The AOW card by itself has value. In many places, it is required by dive operators for certain more advanced dives. In addition, it is required for some more advanced training, inlcuding technical diving (depending upon the agency). I cannot accept you into my tech program without it.
 
Now you're getting it. If you have a specific goal in mind work towards that. The AOW card is sometimes needed with operations that see the need to limit their liability. In the keys for example most of the reputable ops won't take you to the Duane, Speigel, Thunderbolt, or other deep wrecks without it or it's equivalent. Certain number of logged dives in excess of 100 ft, deep specialty, etc. The problem is that because they think it helps limit their liability you may not get a ride to those sites without it. It just makes it easier.

The other thing to consider is that there are agencies, really instructors, other than PADI and SDI ( I am an SDI Instructor by the way) that offer AOW or it's equivalent that are not just samples of these dives. We actually do pass on real new knowledge and skills. My Advanced Level class (AOW card) is a bit different and it's not guaranteed you'll pass. Or even be allowed to start the course. I can send you the outline to use as a comparison if you PM me your email.

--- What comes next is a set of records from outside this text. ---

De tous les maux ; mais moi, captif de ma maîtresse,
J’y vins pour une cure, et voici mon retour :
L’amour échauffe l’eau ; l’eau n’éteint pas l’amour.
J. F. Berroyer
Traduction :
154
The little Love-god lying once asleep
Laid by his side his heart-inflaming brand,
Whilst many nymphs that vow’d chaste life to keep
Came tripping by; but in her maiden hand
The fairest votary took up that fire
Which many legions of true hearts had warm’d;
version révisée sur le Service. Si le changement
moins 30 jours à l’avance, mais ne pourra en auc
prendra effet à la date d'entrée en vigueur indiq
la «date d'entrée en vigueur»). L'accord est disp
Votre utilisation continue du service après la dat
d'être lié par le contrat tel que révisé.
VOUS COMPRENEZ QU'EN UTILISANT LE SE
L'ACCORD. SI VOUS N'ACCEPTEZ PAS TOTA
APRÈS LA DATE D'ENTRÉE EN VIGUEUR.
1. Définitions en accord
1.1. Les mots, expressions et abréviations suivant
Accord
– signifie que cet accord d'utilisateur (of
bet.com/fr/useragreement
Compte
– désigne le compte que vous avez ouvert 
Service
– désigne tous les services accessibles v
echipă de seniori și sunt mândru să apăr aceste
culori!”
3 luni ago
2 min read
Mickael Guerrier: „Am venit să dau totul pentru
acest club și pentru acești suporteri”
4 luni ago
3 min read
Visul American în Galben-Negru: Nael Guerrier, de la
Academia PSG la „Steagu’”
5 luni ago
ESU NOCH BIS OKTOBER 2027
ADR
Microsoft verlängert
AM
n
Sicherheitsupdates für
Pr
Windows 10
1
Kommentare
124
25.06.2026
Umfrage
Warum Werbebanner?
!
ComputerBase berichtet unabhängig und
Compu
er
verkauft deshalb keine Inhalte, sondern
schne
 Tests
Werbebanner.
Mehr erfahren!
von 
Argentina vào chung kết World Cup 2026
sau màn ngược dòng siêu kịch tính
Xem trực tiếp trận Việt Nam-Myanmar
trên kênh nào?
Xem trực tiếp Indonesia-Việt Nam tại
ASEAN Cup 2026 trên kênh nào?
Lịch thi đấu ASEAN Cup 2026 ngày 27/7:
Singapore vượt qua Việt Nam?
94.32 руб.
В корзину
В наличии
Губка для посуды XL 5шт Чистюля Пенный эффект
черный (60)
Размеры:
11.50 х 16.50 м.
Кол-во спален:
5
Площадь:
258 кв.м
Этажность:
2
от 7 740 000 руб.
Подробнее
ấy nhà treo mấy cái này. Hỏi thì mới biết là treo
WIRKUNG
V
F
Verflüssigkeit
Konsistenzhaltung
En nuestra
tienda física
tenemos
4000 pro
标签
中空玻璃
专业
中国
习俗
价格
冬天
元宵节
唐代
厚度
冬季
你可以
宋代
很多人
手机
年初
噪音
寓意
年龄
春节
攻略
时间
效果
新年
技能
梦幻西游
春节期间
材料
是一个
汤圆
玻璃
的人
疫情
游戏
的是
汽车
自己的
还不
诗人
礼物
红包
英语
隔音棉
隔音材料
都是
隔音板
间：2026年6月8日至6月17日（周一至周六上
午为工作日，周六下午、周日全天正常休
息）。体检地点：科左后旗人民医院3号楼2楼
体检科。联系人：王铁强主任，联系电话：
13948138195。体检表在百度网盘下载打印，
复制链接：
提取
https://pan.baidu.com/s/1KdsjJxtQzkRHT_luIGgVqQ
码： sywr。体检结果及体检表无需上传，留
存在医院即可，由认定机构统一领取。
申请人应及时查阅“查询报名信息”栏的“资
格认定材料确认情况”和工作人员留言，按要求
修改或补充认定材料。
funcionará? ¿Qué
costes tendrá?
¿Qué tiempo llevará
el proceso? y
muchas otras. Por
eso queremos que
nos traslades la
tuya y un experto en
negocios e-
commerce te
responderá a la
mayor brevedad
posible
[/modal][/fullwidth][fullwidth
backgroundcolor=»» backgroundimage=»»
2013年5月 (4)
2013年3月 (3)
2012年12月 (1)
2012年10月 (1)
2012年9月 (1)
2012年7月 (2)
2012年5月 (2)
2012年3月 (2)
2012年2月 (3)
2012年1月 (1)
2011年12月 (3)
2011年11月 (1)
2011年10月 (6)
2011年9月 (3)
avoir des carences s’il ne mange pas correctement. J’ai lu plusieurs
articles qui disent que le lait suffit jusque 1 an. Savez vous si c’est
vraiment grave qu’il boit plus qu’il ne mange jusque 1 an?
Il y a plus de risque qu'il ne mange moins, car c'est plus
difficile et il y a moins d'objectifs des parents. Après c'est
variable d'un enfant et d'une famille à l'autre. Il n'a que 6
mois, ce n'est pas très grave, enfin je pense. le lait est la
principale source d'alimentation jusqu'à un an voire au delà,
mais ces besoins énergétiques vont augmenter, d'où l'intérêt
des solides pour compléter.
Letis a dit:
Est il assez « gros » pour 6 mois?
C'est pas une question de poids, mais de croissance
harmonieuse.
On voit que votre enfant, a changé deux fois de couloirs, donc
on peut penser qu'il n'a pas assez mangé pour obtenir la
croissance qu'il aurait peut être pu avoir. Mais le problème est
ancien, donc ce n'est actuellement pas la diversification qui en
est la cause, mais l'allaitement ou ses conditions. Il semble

One other tip I will pass on is that if you do plan to do serious underwater photography, find a serious professional underwater photographer who actually makes some money doing it to teach you. Don't worry about them being a scuba instructor. By the time you actually get to where you want to do some serious learning and shooting you'll know how to dive. Did you know that for some agencies you can become an underwater photo instructor by attending a one day workshop on it? Much of which is spent learning how to sell the class. I had that opportunity and passed.

I have over 700 dives now and am a technical diving instructor. My dive skills are pretty good. I just bought a digital slr. I'll spend the rest of the season learning to use it on land. Then I'll put it in a housing next season unless I get a good deal on one earlier. Then I am going to take an underwater photo class from a diver who is not a scuba instructor. But he does it for a living. Pretty sure I'll get a great class and not have to pay extra to an agency for a piece of plastic that means nothing. Nothing because someone else may have that same card from the guy who took the one day workshop to become an instructor.